Understanding how we feel temperature and touch began with investigations into the sensation of heat. At UCSF, Julius worked on this puzzle with the help of the molecule capsaicin, which is responsible for the burning sensation that chili peppers deliver. Screening a library of genes from sensory neurons to discover proteins that were sensitive to capsaicin led his team to one specific ion channel, TRPV1, that reacts to both capsaicin and pain-inducing heat (Nature 1997, DOI: 10.1038/39807).

Protein structure diagram of the TRPV1 protein, viewed from the side as it would sit in a cell membrane.
Credit: Protein Data Bank/PDB ID 3J5P
The ion channel TRPV1 (shown) reacts to both the capsaicin molecule found in chili peppers and to pain-inducing heat.

Just a few years later Julius and Patapoutian independently discovered the cold-sensing receptor TRPM8, which is activated by menthol (Nature 2002, DOI: 10.1038/nature719; Cell 2002, DOI: 110.1016/s0092-8674(02)00652-9).

Both researchers have continued to study these TRP channels, but Patapoutian also focused on ion channels that detect mechanical force. The channels his team discovered, called PIEZO1 and PIEZO2, change their shape when the cell membranes they sit within bend in response to a touch or a poke. The change in shape opens the channels, allowing ions to flow across the membrane and generate a signal.

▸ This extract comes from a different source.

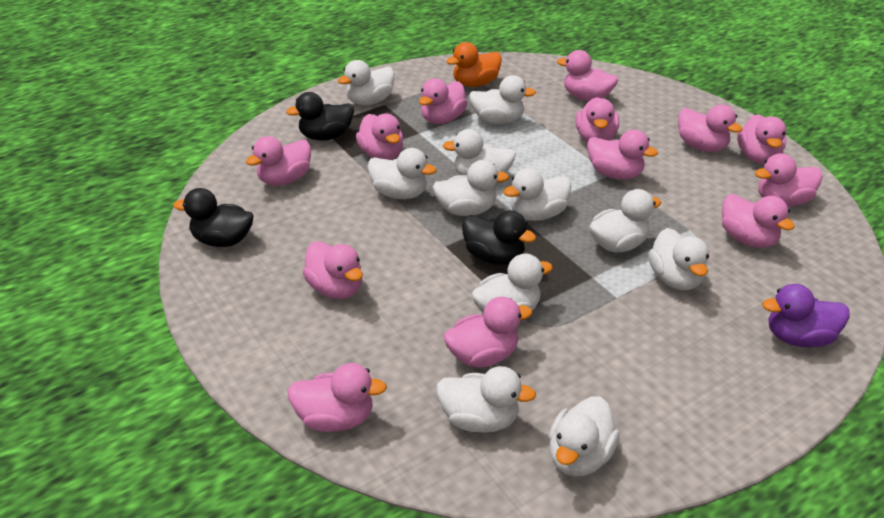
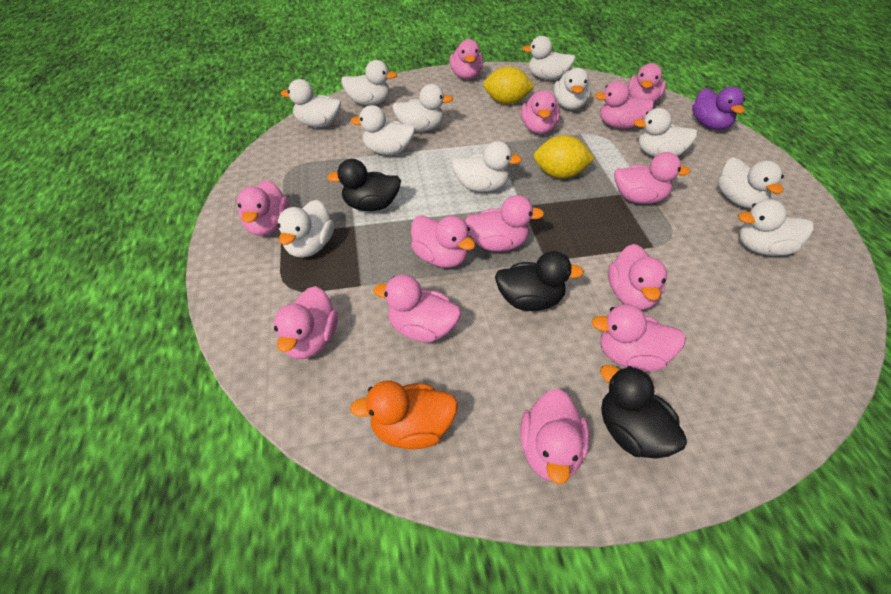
yellow lemon: none = 0 -> [483,66,535,104] [534,135,595,178] = 2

“One of the big reasons why this particular prize was highly appropriate, in my view, is that not only did these two labs discover these proteins, but they have gone to great lengths to explain how they work at an atomic level,” says Michael Caterina, who works on the molecular mechanisms of pain sensation at Johns Hopkins University. Caterina was part of Julius’s team in the 1990s and worked on the capsaicin-sensing ion channel, so he admits some bias, but he adds that “the fact that there may be implications for human disease and the fact that new therapies for pain have been very hard to come by, I think that just add to the impact of this work.”

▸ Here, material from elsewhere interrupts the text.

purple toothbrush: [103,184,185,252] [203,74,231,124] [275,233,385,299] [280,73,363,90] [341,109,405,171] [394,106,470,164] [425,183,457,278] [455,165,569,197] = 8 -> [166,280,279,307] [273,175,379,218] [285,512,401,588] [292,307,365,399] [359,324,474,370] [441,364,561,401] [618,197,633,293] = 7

The role of these proteins stretches beyond touch and temperature sensation says Vera Moiseenkova-Bell who works on TRP channels at the University of Pennsylvania’s Perelman School of Medicine. TRPA1 makes us itch after a bug bite, for one thing, but mutations in other TRP channels are involved in diseases including neurodegenerative disorders and skeletal dysplasia. PIEZO channels don’t just help us feel the world around us but also help control vital functions such as respiration and blood pressure, she says.

There is, Moiseenkova-Bell says, much to be done before drugs targeting these channels find their way into the clinic, but drug developers have been working on it for years. Meanwhile, researchers continue to try to understand these and related ion channels: “There’s a lot of still to be done to understand them at the molecular level,” she says, “but we're getting there.”

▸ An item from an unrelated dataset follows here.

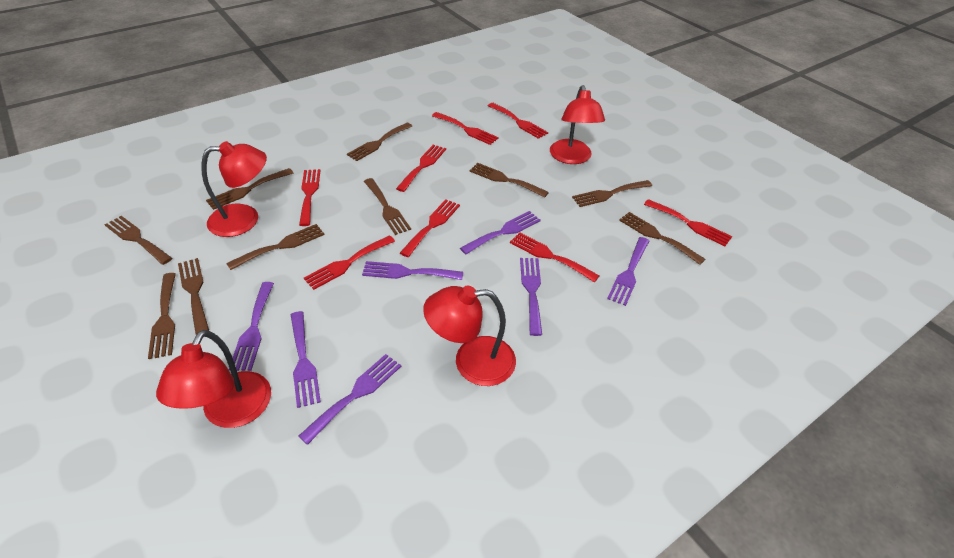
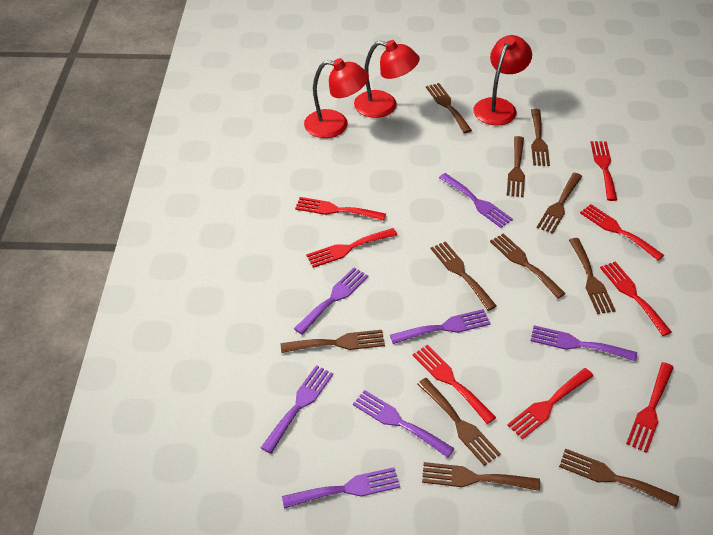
brown fork: [105,216,172,265] [148,273,176,359] [178,258,209,335] [206,168,293,210] [226,224,325,270] [347,123,412,161] [364,178,411,235] [469,163,549,198] [572,180,652,207] [619,212,706,265] = 10 -> [281,330,385,353] [417,378,501,466] [422,462,540,491] [426,83,472,133] [431,241,497,311] [490,233,566,298] [507,136,525,197] [531,109,550,166] [537,173,582,234] [559,448,679,508] [569,238,616,314] = 11
red lamp: [156,330,271,428] [201,141,267,237] [423,285,516,386] [550,85,605,164] = 4 -> [304,58,369,138] [354,40,420,118] [473,35,532,126] = 3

Moiseenkova-Bell is clear that the without the work of Julius and Patapoutian, the field she works in would not exist. “It's huge, so I'm so glad,” she says, “they both deserve it.” She also recognizes the work of the trainees and researchers who have passed through the labs of Julius and Patapoutian. “It is always a team effort,” she stresses.

The researchers will share the approximately $1.1 million prize money. Because of the COVID-19 pandemic, both laureates will receive their medals and diplomas in the US rather than travelling to Stockholm in December.

UPDATE: This story was updated on 10/04/2021 to include additional comments from researchers and more information about the early calls from the Nobel Prize organization.